TO DO >>
Where the string "Left" occurs in a line of the data below, that line should be copied.

[Human pose keypoint data]
<<<<

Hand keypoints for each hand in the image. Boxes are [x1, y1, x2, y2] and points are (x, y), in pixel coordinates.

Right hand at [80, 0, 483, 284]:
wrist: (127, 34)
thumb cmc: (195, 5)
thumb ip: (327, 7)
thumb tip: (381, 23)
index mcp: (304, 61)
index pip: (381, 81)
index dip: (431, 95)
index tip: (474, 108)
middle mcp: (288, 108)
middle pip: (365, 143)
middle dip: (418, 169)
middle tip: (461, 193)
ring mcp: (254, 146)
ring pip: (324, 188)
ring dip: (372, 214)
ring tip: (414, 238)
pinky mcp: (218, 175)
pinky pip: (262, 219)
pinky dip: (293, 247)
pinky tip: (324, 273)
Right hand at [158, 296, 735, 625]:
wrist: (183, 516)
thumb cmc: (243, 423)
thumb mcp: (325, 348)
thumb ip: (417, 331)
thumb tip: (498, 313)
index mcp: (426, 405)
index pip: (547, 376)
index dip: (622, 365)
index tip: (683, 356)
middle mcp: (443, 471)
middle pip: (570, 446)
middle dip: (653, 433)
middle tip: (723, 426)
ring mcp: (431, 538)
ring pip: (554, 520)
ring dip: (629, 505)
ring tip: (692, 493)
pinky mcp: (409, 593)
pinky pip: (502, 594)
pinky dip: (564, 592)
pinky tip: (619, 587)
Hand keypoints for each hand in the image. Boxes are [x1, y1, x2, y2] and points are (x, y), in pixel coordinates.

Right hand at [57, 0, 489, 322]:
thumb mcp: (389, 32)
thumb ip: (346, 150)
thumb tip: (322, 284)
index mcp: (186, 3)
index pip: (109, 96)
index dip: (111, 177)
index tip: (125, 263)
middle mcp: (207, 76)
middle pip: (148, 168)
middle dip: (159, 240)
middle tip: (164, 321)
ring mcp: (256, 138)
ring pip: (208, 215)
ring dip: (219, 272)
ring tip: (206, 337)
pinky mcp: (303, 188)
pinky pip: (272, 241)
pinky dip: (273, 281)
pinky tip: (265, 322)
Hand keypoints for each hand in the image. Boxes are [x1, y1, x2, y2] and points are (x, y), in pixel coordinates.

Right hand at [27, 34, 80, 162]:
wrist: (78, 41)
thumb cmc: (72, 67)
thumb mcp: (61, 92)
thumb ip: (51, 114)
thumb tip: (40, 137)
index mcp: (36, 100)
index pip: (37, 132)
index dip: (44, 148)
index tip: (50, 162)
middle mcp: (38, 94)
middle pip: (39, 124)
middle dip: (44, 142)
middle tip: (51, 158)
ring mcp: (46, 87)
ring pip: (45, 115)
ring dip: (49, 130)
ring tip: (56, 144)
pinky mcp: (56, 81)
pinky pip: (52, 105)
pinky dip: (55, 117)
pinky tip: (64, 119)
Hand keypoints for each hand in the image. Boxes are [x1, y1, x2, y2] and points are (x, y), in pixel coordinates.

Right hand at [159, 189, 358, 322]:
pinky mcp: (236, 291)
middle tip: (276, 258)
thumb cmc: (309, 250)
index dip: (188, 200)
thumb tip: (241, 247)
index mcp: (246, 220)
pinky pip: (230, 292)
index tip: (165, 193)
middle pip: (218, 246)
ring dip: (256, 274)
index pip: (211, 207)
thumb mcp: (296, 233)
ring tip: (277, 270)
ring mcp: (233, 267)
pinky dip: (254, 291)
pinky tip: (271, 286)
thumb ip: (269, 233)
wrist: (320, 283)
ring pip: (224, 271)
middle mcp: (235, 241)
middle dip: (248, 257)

>>>>
<<<<

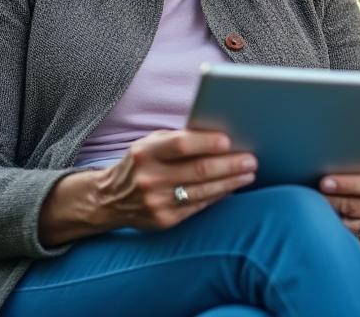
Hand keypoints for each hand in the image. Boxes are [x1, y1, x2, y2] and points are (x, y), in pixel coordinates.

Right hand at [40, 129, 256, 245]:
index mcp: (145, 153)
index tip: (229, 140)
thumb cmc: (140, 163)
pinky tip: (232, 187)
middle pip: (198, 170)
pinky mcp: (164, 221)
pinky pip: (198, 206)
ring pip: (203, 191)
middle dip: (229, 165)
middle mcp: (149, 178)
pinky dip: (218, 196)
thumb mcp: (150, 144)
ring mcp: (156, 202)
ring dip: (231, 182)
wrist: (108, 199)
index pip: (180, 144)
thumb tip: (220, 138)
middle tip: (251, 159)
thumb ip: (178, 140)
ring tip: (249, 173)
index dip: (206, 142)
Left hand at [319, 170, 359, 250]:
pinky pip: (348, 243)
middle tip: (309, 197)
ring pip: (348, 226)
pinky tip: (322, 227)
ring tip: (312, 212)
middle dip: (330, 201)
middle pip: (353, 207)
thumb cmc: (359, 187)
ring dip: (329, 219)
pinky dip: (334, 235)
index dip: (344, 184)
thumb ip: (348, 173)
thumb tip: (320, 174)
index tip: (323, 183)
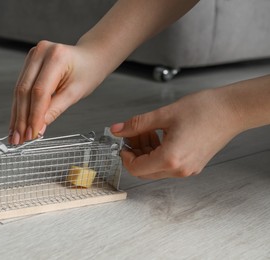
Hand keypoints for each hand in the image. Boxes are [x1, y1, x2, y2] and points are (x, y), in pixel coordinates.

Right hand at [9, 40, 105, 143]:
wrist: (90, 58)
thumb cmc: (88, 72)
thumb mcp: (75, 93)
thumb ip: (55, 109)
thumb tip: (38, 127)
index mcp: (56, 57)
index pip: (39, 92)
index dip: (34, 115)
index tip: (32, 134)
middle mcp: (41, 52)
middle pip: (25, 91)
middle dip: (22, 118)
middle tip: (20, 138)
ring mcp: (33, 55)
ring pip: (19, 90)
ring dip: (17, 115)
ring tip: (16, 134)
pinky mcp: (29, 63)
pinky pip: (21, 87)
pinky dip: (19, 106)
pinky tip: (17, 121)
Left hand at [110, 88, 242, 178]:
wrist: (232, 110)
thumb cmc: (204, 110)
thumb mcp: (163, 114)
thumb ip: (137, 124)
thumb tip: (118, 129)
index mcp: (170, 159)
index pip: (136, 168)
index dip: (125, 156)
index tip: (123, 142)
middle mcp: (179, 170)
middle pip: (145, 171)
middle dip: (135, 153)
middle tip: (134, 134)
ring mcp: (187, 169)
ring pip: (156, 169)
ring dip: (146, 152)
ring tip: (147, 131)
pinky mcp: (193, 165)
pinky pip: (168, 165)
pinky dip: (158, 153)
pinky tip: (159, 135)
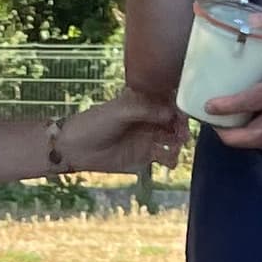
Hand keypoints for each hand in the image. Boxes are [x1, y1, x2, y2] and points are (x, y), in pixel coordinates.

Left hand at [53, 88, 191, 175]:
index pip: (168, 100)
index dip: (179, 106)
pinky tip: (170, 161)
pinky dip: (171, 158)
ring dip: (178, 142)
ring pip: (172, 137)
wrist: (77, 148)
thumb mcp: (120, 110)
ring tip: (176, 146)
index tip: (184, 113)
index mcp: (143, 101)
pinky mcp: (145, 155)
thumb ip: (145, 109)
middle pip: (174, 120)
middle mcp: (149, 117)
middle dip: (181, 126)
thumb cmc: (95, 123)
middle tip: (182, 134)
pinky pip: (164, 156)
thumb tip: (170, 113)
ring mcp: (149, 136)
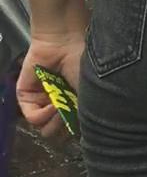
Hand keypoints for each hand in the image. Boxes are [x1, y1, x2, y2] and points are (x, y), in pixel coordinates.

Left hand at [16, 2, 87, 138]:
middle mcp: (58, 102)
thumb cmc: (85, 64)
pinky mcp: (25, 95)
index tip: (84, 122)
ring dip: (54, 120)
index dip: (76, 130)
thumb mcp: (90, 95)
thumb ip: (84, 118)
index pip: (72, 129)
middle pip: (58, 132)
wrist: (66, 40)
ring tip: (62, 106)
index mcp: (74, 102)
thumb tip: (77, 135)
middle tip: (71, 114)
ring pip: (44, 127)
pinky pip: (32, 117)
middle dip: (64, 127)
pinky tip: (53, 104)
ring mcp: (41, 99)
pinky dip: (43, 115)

>>>>
<<<<

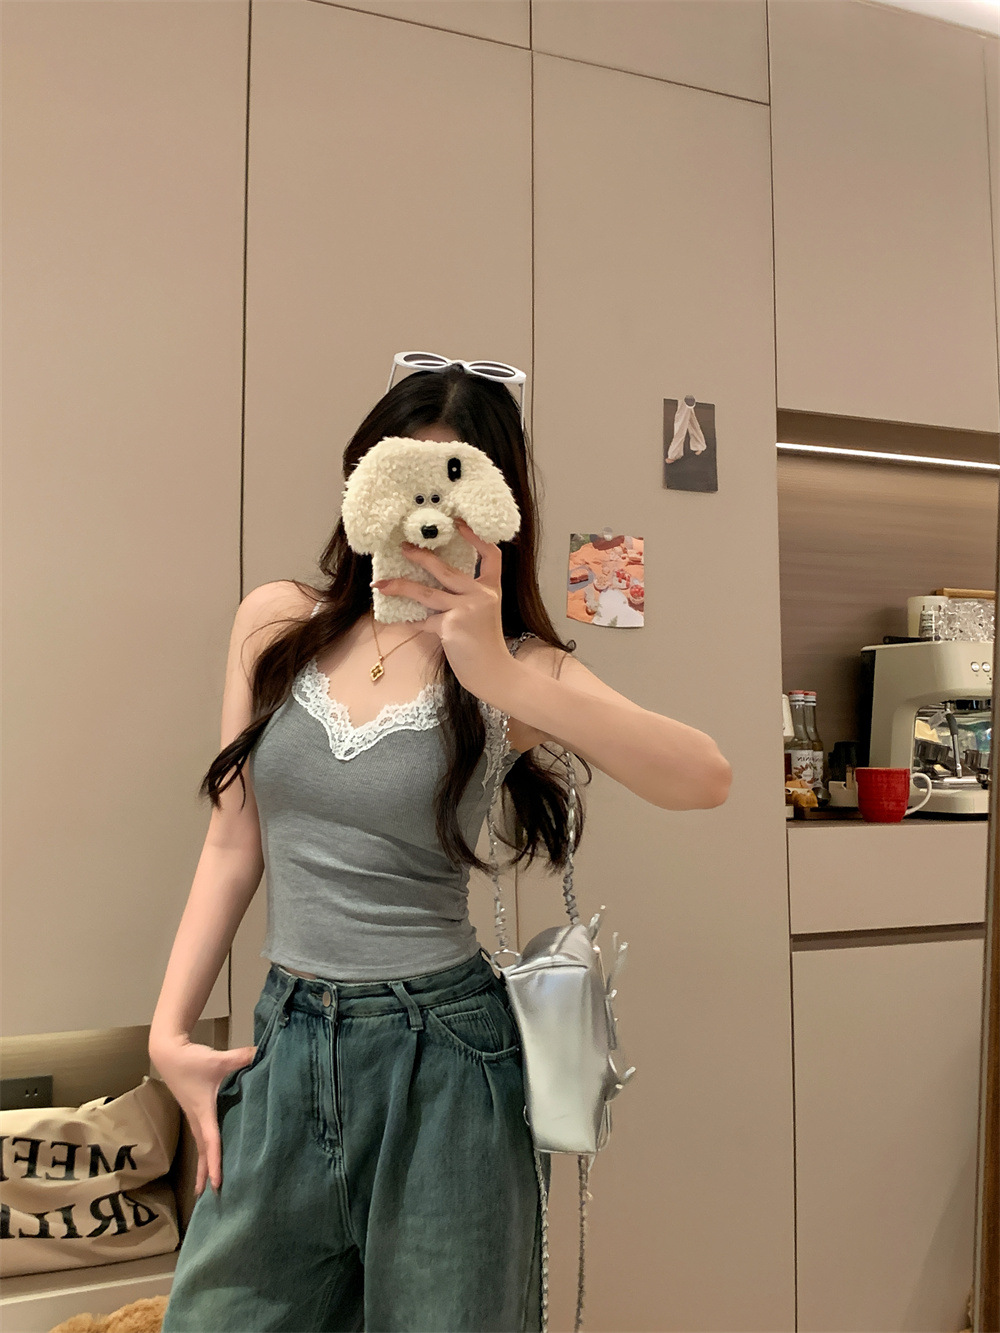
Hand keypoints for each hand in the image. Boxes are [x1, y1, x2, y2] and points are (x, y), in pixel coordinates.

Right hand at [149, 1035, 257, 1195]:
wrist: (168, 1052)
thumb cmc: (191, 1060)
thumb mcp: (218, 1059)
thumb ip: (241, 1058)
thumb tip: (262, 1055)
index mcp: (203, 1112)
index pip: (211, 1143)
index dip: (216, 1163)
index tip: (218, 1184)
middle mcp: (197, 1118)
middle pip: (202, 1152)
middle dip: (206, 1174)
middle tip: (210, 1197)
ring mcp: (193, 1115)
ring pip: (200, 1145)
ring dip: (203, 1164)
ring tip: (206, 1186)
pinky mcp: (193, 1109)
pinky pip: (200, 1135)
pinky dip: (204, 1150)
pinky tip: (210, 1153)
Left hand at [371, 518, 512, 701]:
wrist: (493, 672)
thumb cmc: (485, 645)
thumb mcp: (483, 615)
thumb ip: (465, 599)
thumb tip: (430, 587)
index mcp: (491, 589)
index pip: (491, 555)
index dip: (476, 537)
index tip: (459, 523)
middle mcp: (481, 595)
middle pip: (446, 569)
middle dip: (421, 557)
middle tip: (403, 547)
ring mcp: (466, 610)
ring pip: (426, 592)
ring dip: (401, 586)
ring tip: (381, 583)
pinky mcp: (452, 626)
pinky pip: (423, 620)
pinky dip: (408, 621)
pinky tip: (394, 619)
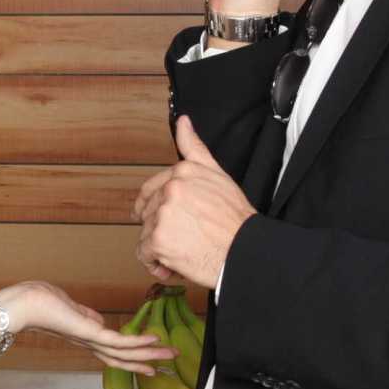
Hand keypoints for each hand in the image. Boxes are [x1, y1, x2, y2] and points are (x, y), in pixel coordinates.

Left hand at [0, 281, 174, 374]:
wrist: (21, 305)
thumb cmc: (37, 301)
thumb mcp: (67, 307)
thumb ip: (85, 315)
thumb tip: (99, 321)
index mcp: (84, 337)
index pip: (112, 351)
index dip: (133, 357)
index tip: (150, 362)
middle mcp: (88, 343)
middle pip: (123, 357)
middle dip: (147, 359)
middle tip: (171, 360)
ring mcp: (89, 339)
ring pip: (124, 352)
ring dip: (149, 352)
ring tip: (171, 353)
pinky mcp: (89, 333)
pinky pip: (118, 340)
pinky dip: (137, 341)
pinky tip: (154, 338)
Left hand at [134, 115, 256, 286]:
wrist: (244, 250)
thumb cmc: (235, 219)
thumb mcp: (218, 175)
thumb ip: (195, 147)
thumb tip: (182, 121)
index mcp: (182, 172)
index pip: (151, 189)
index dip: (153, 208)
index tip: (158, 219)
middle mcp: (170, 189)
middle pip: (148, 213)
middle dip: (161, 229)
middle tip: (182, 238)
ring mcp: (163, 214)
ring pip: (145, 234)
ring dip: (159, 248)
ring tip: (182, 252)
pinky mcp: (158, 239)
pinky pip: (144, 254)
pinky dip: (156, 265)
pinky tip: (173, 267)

>>>>

REPLY TO THE TASK >>
Left hand at [319, 170, 359, 250]:
Left hand at [110, 88, 242, 178]:
Left hand at [53, 88, 191, 175]:
Left hand at [16, 2, 87, 138]:
Left hand at [371, 518, 512, 701]:
Left hand at [0, 281, 174, 374]:
Left hand at [134, 115, 256, 286]:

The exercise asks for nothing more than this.